There is a church, dedicated to St Mary the Virgin. The base of the tower and font are Norman though the upper part of the tower is 19th century. The church contains six wooden misericords dating from the 14th and 15th centuries, unusually, some of these have been modified at a later date, possibly by foreign carvers. There are monuments to Sir Philip and Scholastica de Gayton, Sir Francis Tanfield and his wife and also Mabila de Murdak, (14th century).

There is also a village hall and primary school, (Gayton Church of England Primary School), one of the smallest in the county with around 60 pupils. It also has one pub. The Eykyn Arms is named after Roger Eykyn who live at Gayton House (probably 18th century, demolished 1972). The Queen Victoria Pub closed in 2016 and in 2017 it was proposed to turn it into flats.

There is a village green with a children's play area, refurbished in 2007.

Gayton is close to the Grand Union Canal (GUC). At Gayton Junction there is a marina and an arm of the GUC goes down to Northampton through a long flight of locks at Rothersthorpe. It is also close to the West Coast Main Line, one of the main railway routes between London and the north-west.

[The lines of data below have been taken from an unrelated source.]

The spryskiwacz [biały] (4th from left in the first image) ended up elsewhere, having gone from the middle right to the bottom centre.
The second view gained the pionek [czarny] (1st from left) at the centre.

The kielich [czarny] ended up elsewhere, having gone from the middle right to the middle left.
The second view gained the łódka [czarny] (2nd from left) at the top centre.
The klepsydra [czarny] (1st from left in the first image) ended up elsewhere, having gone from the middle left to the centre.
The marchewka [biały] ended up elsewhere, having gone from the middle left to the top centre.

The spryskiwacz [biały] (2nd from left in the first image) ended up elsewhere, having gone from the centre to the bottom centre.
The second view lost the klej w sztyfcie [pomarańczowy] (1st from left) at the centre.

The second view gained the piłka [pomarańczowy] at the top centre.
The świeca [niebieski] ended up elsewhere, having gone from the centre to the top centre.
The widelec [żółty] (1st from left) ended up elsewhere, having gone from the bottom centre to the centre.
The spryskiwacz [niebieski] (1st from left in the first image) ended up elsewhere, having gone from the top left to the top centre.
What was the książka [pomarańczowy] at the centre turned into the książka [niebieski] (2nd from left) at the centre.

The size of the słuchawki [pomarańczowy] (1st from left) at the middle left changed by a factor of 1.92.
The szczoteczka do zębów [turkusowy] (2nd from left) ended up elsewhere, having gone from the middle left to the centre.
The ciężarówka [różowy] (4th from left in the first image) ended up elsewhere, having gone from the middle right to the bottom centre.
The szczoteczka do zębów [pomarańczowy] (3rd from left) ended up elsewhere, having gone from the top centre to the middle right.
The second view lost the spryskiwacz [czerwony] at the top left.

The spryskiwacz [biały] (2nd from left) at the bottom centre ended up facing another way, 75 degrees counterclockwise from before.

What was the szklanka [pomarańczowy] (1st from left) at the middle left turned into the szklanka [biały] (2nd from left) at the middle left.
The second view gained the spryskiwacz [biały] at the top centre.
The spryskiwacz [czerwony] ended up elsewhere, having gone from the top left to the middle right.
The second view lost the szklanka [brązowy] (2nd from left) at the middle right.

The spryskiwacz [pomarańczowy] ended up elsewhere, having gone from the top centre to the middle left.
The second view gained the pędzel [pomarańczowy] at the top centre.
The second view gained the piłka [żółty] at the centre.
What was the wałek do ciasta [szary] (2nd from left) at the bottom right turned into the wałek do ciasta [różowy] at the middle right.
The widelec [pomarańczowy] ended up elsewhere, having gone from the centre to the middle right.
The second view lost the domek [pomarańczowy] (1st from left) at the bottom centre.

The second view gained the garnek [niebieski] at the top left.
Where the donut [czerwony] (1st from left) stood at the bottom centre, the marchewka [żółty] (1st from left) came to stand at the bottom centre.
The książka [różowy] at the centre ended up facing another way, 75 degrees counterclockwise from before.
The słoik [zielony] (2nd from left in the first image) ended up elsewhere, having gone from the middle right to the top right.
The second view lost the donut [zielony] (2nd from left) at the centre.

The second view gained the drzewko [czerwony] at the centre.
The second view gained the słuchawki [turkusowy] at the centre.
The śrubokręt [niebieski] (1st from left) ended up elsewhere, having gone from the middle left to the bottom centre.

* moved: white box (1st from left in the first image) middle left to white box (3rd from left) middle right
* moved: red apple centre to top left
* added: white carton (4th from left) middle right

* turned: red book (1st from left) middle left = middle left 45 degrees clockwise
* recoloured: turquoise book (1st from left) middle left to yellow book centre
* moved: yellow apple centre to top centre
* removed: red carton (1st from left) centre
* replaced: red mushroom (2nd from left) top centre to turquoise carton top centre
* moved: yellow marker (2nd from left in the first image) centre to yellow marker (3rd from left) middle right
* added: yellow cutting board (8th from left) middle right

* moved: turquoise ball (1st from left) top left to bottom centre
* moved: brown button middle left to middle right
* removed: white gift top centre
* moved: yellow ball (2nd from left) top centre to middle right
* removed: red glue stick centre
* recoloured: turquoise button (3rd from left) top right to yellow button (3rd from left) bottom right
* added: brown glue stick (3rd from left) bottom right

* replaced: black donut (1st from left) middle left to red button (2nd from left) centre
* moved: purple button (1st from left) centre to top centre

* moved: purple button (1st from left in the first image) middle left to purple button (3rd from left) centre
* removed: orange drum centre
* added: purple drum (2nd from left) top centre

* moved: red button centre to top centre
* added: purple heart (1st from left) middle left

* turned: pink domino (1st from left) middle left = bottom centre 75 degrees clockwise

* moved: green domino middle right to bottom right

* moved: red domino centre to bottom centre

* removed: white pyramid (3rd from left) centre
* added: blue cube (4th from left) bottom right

The site of a Roman building, which may have been a temple, is about 800 yards south-east of the village and was excavated in 1840, revealing a bronze statue and 4th-century coins.

==Notable residents==
- Henry Montagu Butler academic
- Sir Francis Tanfield - see above
- Architect Sir Clough Williams-Ellis was born in Gayton, in 1883, and lived here until the age of four when he was taken to live in his father's native north Wales.